Moqueca - Brazilian Fish Stew

Moqueca - Brazilian Fish Stew
Fishboxer Fishbox HQ from Muir of Ord

A Brazilian-inspired seafood casserole with creamy coconut sauce, coriander garnish and plenty of sunshine spice.


  • About 700g of fish/shellfish of your choice
  • 3 cloves garlic (chopped)
  • 4 tbsp lime or lemon juice
  • 2 tbsp Olive oil
  • 2 onions (chopped)
  • 4 peppers (sliced)
  • 4 spring onions (chopped)
  • 400g tin of chopped tomatoes
  • 400g tin of coconut milk
  • 1 tbsp paprika
  • 1 tbsp cumin
  • 1 tbsp chilli flakes
  • a large bunch of fresh coriander (chopped)
  • salt and freshly ground black pepper (to taste)
  • crusty french bloomer to serve


  1. Chop the garlic, onions and spring onions.
  2. Slice the peppers.
  3. In a large bowl, mix your seafood with the crushed garlic, lime juice, cumin, paprika.

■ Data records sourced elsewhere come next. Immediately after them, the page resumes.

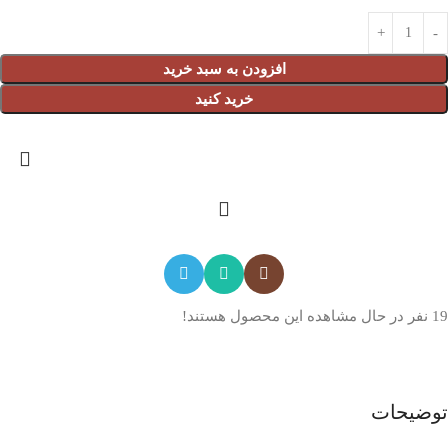
افزودن به سبد خرید
خرید کنید
19
نفر در حال مشاهده این محصول هستند!
توضیحات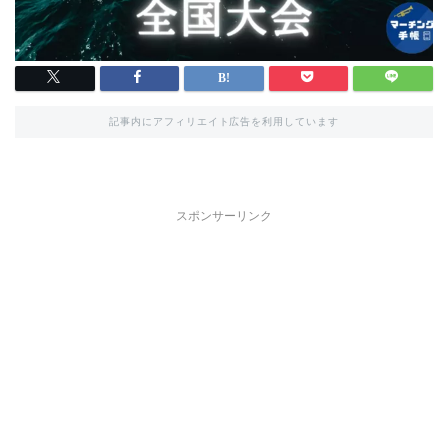
記事内にアフィリエイト広告を利用しています
スポンサーリンク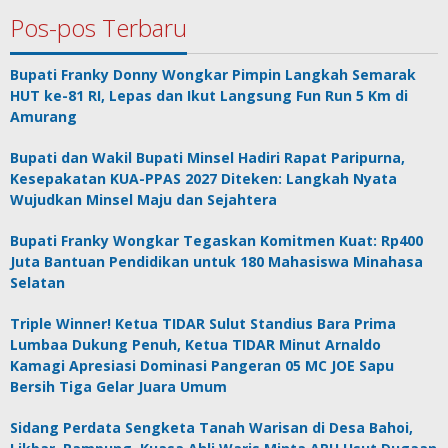
Pos-pos Terbaru
Bupati Franky Donny Wongkar Pimpin Langkah Semarak
HUT ke-81 RI, Lepas dan Ikut Langsung Fun Run 5 Km di
Amurang
Bupati dan Wakil Bupati Minsel Hadiri Rapat Paripurna,
Kesepakatan KUA-PPAS 2027 Diteken: Langkah Nyata
Wujudkan Minsel Maju dan Sejahtera
Bupati Franky Wongkar Tegaskan Komitmen Kuat: Rp400
Juta Bantuan Pendidikan untuk 180 Mahasiswa Minahasa
Selatan
Triple Winner! Ketua TIDAR Sulut Standius Bara Prima
Lumbaa Dukung Penuh, Ketua TIDAR Minut Arnaldo
Kamagi Apresiasi Dominasi Pangeran 05 MC JOE Sapu
Bersih Tiga Gelar Juara Umum
Sidang Perdata Sengketa Tanah Warisan di Desa Bahoi,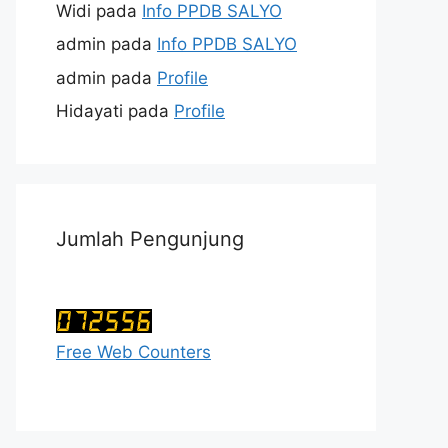
Widi
pada
Info PPDB SALYO
admin
pada
Info PPDB SALYO
admin
pada
Profile
Hidayati
pada
Profile
Jumlah Pengunjung
Free Web Counters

  4. Season with salt and pepper.
  5. Make sure the seafood is well coated and leave to marinade for at least 20 minutes.

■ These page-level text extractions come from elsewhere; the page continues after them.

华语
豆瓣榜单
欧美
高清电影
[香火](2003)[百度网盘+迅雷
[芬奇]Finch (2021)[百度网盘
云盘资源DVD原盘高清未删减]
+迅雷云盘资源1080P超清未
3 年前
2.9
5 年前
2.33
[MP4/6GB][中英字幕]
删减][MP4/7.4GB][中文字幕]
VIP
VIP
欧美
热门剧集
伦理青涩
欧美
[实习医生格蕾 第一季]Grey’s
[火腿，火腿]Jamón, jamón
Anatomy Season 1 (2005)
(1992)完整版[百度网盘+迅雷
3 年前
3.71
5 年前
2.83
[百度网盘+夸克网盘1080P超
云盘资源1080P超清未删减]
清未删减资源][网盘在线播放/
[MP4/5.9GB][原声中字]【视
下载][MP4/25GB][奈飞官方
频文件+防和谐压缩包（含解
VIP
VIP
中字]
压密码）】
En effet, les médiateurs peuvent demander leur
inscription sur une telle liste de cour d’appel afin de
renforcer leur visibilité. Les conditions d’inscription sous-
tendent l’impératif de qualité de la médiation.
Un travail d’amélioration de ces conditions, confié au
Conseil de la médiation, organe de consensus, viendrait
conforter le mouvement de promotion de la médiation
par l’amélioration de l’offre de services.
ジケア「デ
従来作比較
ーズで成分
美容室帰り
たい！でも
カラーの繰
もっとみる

  6. Heat the olive oil in a large pan, add the onion then cook for a few minutes until softened.
  7. Add the sliced peppers and chilli flakes then season to taste.
  8. Cook for a few minutes until the peppers soften.

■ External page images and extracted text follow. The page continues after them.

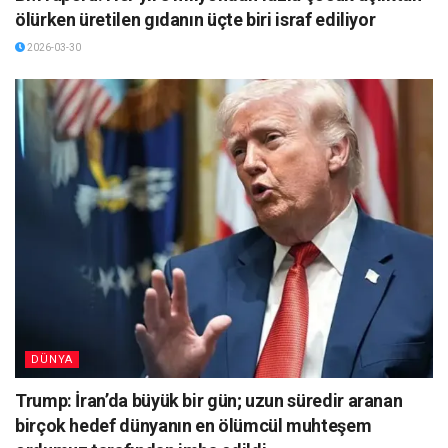
ölürken üretilen gıdanın üçte biri israf ediliyor
2026-03-30
DÜNYA
Trump: İran’da büyük bir gün; uzun süredir aranan
birçok hedef dünyanın en ölümcül muhteşem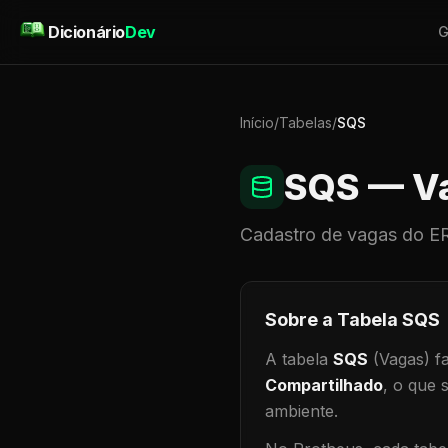
Pular para o conteúdo
Dicionário
Dev
G
Início
/
Tabelas
/
SQS
SQS
— V
Cadastro de
vagas
do ER
Sobre a Tabela
SQS
A tabela
SQS
(Vagas)
fa
Compartilhado
, o que 
ambiente
.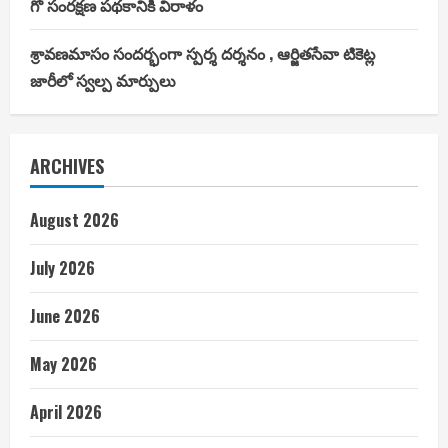
గో సంరక్షణ పథకానికి విరాళం
శ్రావణమాసం సందర్భంగా స్పర్శ దర్శనం , ఆర్జితసేవా టికెట్ల
జారీలో స్వల్ప మార్పులు
ARCHIVES
August 2026
July 2026
June 2026
May 2026
April 2026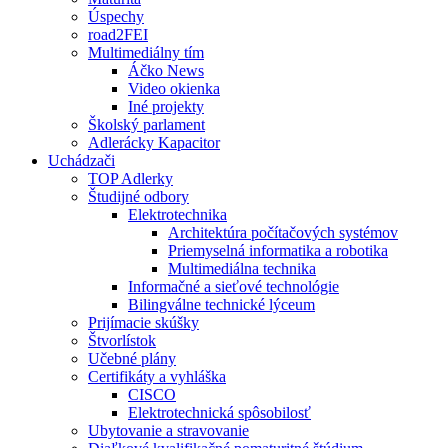
Úspechy
road2FEI
Multimediálny tím
Áčko News
Video okienka
Iné projekty
Školský parlament
Adlerácky Kapacitor
Uchádzači
TOP Adlerky
Študijné odbory
Elektrotechnika
Architektúra počítačových systémov
Priemyselná informatika a robotika
Multimediálna technika
Informačné a sieťové technológie
Bilingválne technické lýceum
Prijímacie skúšky
Štvorlístok
Učebné plány
Certifikáty a vyhláška
CISCO
Elektrotechnická spôsobilosť
Ubytovanie a stravovanie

  9. Stir in the chopped tomatoes and spring onions then bring to a simmer.
  10. Cook for about 5 minutes before adding the coriander.
  11. Now remove roughly half of the vegetables from the pan and set aside in a bowl.
  12. Spread the remaining vegetables over the bottom of the pan to create a bed for the fish.
  13. Place the marinated seafood in the pan, on top of the vegetables, and season with salt and pepper.
  14. Add the remaining vegetables back to the pan, making sure to cover all of the seafood.
  15. Pour the coconut milk over the fish and vegetables, then simmer for about 15 minutes.
  16. Add more seasoning to taste. (You might want to add more lime, paprika, chilli flakes or salt and pepper if required)
  17. To finish, garnish with coriander and serve with crusty bread.